> [Exercise instructions]: Give only the number of lines in the data that contain the word "infecties".

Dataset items
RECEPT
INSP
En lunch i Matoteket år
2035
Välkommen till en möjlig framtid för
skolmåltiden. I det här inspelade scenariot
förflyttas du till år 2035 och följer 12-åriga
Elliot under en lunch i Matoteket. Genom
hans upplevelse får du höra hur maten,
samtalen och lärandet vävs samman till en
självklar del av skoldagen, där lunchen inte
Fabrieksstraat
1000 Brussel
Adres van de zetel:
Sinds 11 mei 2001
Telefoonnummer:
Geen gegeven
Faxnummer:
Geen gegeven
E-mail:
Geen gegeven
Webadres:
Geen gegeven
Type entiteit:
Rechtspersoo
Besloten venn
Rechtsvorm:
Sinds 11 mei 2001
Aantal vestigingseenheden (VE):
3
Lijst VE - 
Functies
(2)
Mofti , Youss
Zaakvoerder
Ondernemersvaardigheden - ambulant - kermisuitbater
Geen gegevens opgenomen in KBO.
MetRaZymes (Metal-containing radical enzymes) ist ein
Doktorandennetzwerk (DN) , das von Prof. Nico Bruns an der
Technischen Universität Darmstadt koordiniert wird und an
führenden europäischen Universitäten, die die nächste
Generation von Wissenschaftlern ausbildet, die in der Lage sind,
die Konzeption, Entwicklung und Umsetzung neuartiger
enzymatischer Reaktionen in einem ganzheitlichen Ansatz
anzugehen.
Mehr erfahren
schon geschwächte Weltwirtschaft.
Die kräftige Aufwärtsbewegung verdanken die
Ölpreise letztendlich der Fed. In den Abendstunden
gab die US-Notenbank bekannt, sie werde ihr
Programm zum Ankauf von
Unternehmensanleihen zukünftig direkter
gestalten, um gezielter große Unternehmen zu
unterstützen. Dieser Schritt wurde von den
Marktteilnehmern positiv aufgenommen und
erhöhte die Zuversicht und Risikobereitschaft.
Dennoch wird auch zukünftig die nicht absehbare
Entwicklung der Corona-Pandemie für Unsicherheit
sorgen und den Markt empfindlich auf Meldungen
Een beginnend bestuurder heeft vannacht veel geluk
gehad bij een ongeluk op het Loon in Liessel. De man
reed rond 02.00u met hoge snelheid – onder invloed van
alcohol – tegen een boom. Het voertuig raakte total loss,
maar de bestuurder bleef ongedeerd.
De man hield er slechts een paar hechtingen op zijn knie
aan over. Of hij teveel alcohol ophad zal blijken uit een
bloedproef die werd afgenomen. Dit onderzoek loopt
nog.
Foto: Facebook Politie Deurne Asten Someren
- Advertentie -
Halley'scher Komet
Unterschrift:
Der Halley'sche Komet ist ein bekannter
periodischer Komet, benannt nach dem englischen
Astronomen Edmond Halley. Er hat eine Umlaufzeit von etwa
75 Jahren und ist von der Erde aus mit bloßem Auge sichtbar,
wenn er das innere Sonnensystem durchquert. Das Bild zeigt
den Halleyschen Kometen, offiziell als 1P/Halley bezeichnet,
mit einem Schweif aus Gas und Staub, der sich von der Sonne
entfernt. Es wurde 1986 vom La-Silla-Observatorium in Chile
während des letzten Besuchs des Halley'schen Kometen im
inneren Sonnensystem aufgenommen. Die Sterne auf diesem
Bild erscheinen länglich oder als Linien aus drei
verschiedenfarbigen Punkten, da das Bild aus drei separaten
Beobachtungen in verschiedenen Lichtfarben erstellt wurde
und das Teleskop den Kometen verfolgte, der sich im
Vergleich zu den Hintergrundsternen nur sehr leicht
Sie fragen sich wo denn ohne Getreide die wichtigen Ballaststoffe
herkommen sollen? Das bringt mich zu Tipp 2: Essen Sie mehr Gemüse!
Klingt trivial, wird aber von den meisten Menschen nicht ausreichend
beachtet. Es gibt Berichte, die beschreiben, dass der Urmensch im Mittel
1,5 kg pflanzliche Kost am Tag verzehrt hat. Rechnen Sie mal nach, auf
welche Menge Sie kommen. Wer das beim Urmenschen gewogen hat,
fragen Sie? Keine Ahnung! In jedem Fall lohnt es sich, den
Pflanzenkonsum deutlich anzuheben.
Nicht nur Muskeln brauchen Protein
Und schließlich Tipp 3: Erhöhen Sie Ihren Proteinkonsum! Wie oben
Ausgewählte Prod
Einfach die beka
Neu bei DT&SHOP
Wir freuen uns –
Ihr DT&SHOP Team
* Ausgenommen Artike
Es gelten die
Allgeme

---

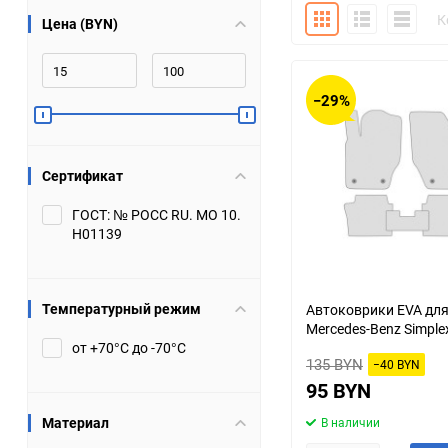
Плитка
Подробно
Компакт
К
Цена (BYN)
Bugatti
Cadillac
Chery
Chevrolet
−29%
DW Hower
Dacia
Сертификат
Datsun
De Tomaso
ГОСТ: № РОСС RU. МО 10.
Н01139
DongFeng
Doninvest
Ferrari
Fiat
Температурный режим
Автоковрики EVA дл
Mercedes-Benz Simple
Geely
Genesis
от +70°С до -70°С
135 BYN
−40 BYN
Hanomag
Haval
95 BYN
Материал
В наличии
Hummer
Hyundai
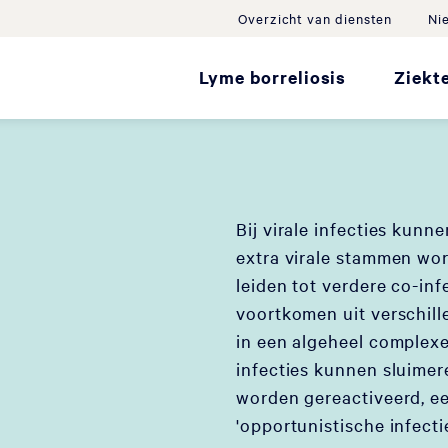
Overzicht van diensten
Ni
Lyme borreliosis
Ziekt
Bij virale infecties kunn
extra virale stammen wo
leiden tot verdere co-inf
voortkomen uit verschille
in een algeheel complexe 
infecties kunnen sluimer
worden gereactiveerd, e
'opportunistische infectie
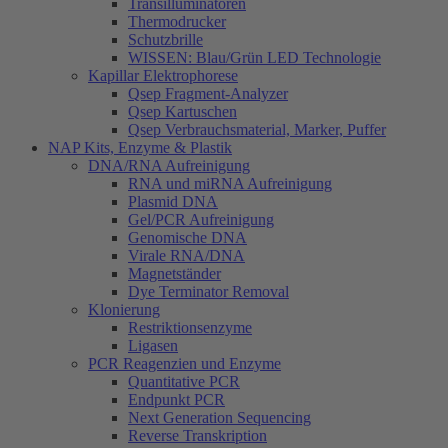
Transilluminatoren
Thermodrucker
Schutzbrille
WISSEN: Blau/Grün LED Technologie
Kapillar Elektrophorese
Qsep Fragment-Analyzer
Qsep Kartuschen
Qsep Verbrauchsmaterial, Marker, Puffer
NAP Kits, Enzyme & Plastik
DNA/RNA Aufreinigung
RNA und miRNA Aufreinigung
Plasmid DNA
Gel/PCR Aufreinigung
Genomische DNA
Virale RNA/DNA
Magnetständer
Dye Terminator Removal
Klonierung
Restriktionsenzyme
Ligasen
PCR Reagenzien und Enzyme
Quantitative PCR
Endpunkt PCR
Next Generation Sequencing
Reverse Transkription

> [Answer section]: 2